Доктор Андреев ответил вопросом:
— Как, по-вашему, Наполеон был гением? — И, не дожидаясь ответа, продолжал: — Конечно! Но даже у него бывали крупные, почти непонятные просчеты; возможно, что в своем безумии он верил в собственную непогрешимость. Гитлер тоже, несомненно, думает, что он непогрешим. Но что такое Гитлер? Видите ли, Гитлер всего лишь Гитлер, не больше! Учтите, что Наполеон появился в начале буржуазной эры, что его вынесла на гребень волны победоносная буржуазная революция во Франции и что он был представителем восходящего класса буржуазии. Гитлер же появился в конце буржуазной эры, он поднялся из отвратительного болота загнивающей реакции, он — агент нисходящего класса. В этом все дело.
— Все это правильно, — согласился Вальтер. — Но когда…
Врач перебил его:
— Кто выпестовал немецкий фашизм? Господа империалисты Соединенных Штатов, Англии и Франции!

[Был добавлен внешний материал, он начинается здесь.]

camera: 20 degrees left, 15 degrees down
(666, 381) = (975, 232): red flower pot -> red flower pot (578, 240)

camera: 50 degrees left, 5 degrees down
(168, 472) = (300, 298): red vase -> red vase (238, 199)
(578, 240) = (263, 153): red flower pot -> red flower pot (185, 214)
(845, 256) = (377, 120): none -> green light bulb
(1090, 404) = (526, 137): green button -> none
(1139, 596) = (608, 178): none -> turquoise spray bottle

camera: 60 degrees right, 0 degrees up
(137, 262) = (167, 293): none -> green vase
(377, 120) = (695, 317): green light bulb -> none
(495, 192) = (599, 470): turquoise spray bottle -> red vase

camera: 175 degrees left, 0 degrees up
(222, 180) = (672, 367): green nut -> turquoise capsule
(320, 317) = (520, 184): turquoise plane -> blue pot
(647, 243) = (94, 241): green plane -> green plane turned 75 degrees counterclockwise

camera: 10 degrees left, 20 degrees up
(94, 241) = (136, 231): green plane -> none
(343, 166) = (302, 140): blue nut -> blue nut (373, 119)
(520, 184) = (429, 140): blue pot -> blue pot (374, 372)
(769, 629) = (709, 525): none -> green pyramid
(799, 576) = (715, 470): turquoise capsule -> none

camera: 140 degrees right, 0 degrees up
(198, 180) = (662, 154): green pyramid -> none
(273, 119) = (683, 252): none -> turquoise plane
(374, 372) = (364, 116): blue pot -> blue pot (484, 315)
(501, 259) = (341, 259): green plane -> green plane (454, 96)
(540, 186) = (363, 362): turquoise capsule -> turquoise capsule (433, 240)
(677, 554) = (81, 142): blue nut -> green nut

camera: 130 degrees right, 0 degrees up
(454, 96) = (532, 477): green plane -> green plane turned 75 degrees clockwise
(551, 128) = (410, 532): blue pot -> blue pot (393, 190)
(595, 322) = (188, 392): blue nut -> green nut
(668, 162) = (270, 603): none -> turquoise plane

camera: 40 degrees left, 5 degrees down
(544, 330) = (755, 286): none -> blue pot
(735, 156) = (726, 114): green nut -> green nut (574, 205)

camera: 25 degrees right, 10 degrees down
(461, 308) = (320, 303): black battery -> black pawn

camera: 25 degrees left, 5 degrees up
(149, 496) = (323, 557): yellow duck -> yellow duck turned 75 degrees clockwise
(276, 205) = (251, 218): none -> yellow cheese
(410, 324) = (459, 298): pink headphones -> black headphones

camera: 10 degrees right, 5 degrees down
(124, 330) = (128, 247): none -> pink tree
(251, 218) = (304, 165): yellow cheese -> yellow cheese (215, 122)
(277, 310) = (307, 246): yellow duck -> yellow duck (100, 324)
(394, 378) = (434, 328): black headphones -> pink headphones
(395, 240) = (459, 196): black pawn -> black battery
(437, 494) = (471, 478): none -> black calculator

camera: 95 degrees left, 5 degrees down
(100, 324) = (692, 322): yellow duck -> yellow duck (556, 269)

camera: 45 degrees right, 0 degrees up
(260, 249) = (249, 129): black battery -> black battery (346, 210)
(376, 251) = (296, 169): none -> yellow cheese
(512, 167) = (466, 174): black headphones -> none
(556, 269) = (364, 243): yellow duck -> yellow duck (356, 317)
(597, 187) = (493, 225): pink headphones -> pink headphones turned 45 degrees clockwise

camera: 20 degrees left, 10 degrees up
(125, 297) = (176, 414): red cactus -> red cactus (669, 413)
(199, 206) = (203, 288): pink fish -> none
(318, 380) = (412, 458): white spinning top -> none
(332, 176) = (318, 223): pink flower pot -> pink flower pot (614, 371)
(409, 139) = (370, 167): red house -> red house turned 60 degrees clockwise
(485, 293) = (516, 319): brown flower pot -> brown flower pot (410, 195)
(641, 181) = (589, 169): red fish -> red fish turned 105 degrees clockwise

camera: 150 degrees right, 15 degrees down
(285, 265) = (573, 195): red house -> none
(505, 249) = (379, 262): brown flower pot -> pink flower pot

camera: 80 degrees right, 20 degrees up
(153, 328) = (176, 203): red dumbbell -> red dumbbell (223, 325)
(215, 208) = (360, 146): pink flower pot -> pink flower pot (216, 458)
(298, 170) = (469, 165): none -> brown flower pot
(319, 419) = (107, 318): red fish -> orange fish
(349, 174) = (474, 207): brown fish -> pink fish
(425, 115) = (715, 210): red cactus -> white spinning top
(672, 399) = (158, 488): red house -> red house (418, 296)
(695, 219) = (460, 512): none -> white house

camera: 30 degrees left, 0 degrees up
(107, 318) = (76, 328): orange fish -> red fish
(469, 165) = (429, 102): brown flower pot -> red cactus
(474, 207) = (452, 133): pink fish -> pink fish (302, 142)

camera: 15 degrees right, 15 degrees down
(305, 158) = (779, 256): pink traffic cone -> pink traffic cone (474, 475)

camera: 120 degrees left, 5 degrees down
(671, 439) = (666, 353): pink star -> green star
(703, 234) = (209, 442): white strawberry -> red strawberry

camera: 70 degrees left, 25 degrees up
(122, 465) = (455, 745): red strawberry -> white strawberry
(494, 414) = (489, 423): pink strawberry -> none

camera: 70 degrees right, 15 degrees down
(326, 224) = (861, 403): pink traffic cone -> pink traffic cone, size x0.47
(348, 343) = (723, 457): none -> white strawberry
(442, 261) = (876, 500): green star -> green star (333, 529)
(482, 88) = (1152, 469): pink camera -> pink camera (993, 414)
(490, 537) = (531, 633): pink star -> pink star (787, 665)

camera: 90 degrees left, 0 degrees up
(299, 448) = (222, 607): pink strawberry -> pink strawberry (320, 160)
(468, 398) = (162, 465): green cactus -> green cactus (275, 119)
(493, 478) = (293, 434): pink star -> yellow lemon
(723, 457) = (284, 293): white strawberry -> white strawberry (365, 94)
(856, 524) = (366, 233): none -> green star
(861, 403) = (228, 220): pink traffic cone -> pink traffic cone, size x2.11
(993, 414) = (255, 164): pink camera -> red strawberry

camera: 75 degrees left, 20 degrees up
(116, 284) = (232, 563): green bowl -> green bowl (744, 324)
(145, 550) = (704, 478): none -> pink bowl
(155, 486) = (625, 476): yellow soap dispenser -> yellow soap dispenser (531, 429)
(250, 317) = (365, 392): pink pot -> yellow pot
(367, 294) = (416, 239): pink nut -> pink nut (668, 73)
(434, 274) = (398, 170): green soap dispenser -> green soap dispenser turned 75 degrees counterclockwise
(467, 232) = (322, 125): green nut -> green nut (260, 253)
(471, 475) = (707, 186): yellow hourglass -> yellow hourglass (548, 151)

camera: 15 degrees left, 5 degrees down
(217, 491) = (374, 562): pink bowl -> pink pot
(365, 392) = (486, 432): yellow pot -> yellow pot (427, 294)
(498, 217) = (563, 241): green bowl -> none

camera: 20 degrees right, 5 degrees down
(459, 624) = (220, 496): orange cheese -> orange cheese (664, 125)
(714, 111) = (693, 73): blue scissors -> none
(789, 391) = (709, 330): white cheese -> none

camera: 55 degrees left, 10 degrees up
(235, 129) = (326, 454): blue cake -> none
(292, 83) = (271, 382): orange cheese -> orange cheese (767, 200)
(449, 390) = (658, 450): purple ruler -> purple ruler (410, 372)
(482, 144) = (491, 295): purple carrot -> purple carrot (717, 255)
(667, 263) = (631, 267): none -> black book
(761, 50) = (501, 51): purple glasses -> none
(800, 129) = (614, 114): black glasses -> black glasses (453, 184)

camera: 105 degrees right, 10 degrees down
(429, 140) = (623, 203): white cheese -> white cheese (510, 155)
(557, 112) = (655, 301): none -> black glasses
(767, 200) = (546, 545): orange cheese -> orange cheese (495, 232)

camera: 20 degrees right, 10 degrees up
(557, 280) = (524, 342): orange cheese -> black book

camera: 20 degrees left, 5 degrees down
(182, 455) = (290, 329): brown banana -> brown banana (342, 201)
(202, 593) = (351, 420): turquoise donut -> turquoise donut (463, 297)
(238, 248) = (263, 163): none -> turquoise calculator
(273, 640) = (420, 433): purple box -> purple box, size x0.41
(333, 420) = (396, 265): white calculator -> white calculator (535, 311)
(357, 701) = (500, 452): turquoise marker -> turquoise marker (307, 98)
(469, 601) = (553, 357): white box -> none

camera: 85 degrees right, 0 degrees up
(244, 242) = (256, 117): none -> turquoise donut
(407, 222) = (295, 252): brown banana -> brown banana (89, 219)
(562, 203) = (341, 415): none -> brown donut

В его лице они готовили себе на континенте наемника, меч против нас, против социализма. Им не дают покоя мечты о нашей украинской пшенице, о нашей уральской стали и о нашем донбасском угле, а главное — о нашей закавказской нефти. А что успехи социалистического строительства им спать не дают — об этом и говорить нечего! Империалисты Запада рассчитывали заграбастать богатства Советского Союза руками немецких фашистов и, кроме того, заставить их взять на себя роль палача и жандарма. Эту дьявольскую игру мы сорвали. В этом все дело.
— Не увлекайтесь, — предостерег Вальтер. — Вы, очевидно, не знаете, что такое фашизм. Поверьте, он способен на любое вероломство, на любое преступление. Что для него взятое на себя обязательство, что для него договор? Клочок бумаги. Он разорвет его, как только перестанет в нем нуждаться.
— Мы, советские люди, любим мир, но и войны не боимся, если ее нам навяжут, — возразил врач. — Это знают магнаты германской промышленности и их военщина. Наше правительство поступает правильно, сохраняя нашим народам мир на возможно более длительный период. И, кроме того, время работает на нас, а не на тех, кто воюет: они с каждым днем истощаются, мы же — крепнем. Так-то оно, товарищ.